I guess awards might have their uses, but I don’t think they’re a great loss if they don’t happen. In general, great work speaks for itself and doesn’t need approbation to back it up.
You're quite right -- good work is good work. But while The Booker Effect is one hell of a slippery beast to pin down, I really doubt Eleanor Catton's British publisher did a 100,000 hardback reprint of The Luminaries immediately after she won out of sentimentality, and I can't recall how it's shifted for VUP here, but I keep thinking well over a hundred thousand which is no small beer.
Well, putting myself into the shoes of Canon, as a corporate sponsor I think they were quite right in their initial insistence on sticking to the separation of sponsor from judge – after all, who would want to be a part of an awards process where sponsors had an influence on the judging?

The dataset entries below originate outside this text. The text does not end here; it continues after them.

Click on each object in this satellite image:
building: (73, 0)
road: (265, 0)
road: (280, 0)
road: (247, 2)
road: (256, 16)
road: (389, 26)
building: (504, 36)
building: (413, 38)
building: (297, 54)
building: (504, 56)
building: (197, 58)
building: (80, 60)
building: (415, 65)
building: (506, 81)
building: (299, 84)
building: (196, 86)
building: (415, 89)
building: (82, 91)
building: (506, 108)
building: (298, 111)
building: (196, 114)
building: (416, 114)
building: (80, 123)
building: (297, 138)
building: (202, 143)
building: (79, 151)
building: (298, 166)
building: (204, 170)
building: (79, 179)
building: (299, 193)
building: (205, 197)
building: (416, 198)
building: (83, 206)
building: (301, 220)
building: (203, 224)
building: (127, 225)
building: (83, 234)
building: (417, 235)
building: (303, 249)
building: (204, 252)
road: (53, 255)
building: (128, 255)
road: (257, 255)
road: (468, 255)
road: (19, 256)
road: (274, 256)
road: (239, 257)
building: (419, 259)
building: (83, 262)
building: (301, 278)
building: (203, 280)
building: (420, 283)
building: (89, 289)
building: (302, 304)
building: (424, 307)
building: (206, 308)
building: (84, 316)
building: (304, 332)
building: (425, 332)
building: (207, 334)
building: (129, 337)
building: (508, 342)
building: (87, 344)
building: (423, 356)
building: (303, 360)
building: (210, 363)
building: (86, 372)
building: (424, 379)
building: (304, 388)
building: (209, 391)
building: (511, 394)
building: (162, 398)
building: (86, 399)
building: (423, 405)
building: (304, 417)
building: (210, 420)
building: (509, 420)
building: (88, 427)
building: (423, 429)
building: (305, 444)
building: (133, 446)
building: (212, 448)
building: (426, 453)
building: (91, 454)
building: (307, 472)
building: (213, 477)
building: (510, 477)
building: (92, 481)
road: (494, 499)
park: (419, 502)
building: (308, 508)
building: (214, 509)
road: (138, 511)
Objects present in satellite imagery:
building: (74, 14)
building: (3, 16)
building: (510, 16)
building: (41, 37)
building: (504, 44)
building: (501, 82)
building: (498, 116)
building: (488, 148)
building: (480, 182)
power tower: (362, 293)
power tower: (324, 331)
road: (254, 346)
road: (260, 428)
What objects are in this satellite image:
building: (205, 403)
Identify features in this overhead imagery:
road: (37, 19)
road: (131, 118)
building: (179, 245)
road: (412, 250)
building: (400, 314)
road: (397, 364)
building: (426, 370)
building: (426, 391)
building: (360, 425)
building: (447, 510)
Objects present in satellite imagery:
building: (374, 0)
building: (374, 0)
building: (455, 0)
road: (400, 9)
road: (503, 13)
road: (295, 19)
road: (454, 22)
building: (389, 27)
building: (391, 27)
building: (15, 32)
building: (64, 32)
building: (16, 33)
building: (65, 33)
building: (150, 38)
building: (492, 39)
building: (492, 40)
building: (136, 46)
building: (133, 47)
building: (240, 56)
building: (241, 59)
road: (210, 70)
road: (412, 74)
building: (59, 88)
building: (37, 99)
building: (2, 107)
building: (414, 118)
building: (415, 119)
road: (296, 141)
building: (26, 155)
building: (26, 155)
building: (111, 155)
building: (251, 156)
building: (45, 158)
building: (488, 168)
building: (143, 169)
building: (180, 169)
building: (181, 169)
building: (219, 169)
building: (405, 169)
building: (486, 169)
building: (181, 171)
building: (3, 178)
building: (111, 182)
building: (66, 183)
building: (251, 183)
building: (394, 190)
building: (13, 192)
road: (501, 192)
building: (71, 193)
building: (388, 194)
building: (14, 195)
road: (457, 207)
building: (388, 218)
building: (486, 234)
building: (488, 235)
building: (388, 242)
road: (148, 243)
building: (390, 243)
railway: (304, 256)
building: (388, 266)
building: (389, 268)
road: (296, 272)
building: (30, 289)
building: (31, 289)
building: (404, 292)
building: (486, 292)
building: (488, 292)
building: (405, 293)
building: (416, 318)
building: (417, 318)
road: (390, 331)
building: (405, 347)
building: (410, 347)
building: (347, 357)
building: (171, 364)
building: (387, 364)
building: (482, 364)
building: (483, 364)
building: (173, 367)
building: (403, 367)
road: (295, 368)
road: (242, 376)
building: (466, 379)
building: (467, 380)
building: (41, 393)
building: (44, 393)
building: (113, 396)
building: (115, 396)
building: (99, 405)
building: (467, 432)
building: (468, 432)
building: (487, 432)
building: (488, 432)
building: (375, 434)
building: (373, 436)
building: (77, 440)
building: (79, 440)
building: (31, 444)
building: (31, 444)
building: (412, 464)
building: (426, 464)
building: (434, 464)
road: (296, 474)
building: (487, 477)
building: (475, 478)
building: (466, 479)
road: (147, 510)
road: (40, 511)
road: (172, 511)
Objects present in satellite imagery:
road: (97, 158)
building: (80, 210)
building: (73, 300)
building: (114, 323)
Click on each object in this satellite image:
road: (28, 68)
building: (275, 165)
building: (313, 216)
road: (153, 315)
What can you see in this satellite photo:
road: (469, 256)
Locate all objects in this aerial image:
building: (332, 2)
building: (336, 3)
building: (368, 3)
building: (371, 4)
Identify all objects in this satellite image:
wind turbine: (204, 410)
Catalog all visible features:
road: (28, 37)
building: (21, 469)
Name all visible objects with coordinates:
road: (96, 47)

Exactly -- like Russell, I'm struggling to see the rationale for giving him the damn thing but putting that on Canon makes as much sense to me as boycotting NZ Post because you're offended by this. I don't think I'm the only person who'd be severely displeased if NZ Post tried to manage the brand of the book awards they sponsor.
[Update: For the record, I note that Farrar now denies the allegation in Dirty Politics that he organised the “Princess Party”, though he did attend. As to why writers sometimes choose to remain anonymous, such as me on this occasion, look no further than the climate of intimidation created by the Nats’ attack politics machine. Who needs that kind of filth, I don’t.]
Oh, FFS… I’m not even. Really… I read the post (stupid me) and the comments (really stupid me), and really should feel at all surprised the well being of any women just... stopped being important almost immediately. Cover your ears Myles, but that would have made me bilious with sadness and anger if it just wasn't exhaustingly predictable. Abuse victims < Men with political points to score.
Thanks Russell, and I’ll happily grant that I don’t think Keir was being malignant either. Just somewhat careless, and it would sheer hypocrisy not to note I’ve been there myself. With bells and noddy hat on.
Which is really just a morally elevated way of saying “everyone does it”.
Oh, pish tosh. Everyone doesn’t do “it”, but yeah I’m sick of hearing “but X. is better than Whaleoil” because that’s saying little. Yeah, The Standard and Kiwiblog are better than Whaleoil because at least I didn’t have stalker bait personal information posted with the racist and homophobic abuse or the allegation that I “endorsed” a (blessedly ex-) American legislator who sent obscene texts to teenage male interns.
That’s true as far as it goes, but I’m still in no great rush to send Messers Farrar and Prentice thank you cards any time soon. Nor do I feel any need to back off my long-held position that they consistently fail to take any real responsibility for the often foul comments on their own sites and I wouldn’t feel a whit of sympathy if they ended up on the thick end of a defamation settlement.
You can still be pretty bloody bad and need to lift your game without being a total garbage monster.
What are you saying? That journalists should never accept leaks and tips from politicians?
That's wishful thinking on my part, but a good start would be for the Press Gallery to make it SOP to open visits from politicians with "This is all on the record and attributable." I expect that would lift the quality of such 'leaks and tips' enormously, as well as give us silly peasants a chance to decide how much weight we want to put on the person doing the speaking.